Work to be completed ▸ Each line of the entries below that includes "Correctness" belongs in your answer.

Records provided ▸
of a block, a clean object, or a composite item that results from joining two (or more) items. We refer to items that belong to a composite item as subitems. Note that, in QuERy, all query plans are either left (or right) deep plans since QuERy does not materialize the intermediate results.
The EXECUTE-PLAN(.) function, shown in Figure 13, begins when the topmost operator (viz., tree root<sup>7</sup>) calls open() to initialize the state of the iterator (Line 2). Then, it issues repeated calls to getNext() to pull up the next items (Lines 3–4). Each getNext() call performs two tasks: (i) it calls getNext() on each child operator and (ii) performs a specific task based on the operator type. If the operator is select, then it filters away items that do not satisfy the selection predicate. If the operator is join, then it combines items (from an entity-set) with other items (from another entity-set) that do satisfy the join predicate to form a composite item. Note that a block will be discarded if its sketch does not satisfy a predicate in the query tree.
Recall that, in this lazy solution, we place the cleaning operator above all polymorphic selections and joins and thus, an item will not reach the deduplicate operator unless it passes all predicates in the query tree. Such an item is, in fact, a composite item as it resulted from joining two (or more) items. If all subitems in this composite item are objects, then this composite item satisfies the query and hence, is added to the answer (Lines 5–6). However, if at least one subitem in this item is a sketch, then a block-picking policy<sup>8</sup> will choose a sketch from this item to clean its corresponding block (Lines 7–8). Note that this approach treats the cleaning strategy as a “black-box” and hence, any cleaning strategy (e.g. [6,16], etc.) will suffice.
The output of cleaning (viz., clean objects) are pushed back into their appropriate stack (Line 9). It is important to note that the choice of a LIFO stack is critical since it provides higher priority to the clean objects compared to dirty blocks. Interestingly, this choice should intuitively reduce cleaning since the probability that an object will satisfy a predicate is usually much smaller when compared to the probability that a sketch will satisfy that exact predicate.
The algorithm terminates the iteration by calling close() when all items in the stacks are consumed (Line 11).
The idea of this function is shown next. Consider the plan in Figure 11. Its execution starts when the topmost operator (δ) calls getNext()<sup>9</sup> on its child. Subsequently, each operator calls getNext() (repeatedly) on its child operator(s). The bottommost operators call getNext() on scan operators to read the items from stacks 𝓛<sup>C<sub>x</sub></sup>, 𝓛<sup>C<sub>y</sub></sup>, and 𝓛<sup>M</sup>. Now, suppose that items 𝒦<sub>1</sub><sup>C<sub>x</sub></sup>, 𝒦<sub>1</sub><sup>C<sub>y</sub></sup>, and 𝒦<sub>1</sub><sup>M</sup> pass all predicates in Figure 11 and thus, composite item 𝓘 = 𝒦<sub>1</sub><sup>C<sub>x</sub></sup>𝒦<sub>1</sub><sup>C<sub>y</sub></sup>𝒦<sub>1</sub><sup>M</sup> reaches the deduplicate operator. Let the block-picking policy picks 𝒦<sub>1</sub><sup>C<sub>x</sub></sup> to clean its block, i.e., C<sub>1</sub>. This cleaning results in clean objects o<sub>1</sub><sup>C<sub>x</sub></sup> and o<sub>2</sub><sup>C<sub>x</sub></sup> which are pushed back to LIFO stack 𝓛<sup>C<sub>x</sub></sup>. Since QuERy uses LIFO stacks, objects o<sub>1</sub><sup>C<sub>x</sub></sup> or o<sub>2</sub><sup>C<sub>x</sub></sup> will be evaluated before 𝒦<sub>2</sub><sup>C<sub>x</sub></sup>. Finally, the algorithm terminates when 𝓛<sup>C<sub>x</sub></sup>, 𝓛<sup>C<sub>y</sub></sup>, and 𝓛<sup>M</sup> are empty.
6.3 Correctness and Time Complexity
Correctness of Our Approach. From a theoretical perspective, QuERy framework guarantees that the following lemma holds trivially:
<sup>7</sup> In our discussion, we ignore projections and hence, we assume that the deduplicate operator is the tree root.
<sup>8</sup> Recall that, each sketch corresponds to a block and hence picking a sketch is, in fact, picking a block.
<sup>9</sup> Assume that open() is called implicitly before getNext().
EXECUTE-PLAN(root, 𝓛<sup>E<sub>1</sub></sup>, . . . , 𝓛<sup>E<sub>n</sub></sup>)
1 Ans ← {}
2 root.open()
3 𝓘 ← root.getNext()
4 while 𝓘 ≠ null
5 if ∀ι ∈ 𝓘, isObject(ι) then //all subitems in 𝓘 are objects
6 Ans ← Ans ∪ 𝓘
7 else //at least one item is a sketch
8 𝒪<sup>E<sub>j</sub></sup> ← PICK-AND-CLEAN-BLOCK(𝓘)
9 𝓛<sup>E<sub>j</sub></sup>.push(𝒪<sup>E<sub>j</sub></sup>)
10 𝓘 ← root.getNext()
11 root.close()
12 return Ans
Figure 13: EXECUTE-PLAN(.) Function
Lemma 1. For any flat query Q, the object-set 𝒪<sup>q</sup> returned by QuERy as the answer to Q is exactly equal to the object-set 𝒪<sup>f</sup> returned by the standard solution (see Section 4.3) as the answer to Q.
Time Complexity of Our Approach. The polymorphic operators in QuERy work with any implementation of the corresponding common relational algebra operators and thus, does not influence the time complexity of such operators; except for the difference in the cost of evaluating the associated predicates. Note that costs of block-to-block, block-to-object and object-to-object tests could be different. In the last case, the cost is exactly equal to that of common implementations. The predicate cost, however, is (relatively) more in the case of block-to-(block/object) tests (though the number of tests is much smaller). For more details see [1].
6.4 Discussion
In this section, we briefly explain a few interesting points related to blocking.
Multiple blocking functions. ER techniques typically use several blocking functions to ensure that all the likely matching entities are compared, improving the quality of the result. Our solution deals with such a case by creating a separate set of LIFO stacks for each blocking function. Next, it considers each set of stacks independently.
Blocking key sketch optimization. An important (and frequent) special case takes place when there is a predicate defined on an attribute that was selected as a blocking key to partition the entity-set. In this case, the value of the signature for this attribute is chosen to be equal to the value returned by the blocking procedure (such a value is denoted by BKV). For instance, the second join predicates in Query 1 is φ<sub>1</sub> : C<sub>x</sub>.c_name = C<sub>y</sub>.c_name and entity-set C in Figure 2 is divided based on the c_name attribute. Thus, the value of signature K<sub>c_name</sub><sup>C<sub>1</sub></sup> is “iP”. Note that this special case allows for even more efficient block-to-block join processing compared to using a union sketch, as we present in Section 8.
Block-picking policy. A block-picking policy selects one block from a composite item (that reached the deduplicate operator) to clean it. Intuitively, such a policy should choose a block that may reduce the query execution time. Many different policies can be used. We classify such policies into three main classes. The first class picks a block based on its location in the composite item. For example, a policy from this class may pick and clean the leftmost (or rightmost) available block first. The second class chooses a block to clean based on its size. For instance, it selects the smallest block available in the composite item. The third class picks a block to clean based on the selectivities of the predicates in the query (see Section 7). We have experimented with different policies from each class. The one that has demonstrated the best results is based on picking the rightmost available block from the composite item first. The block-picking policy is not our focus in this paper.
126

Exercise solution ▸
6.3 Correctness and Time Complexity
Correctness of Our Approach. From a theoretical perspective, QuERy framework guarantees that the following lemma holds trivially:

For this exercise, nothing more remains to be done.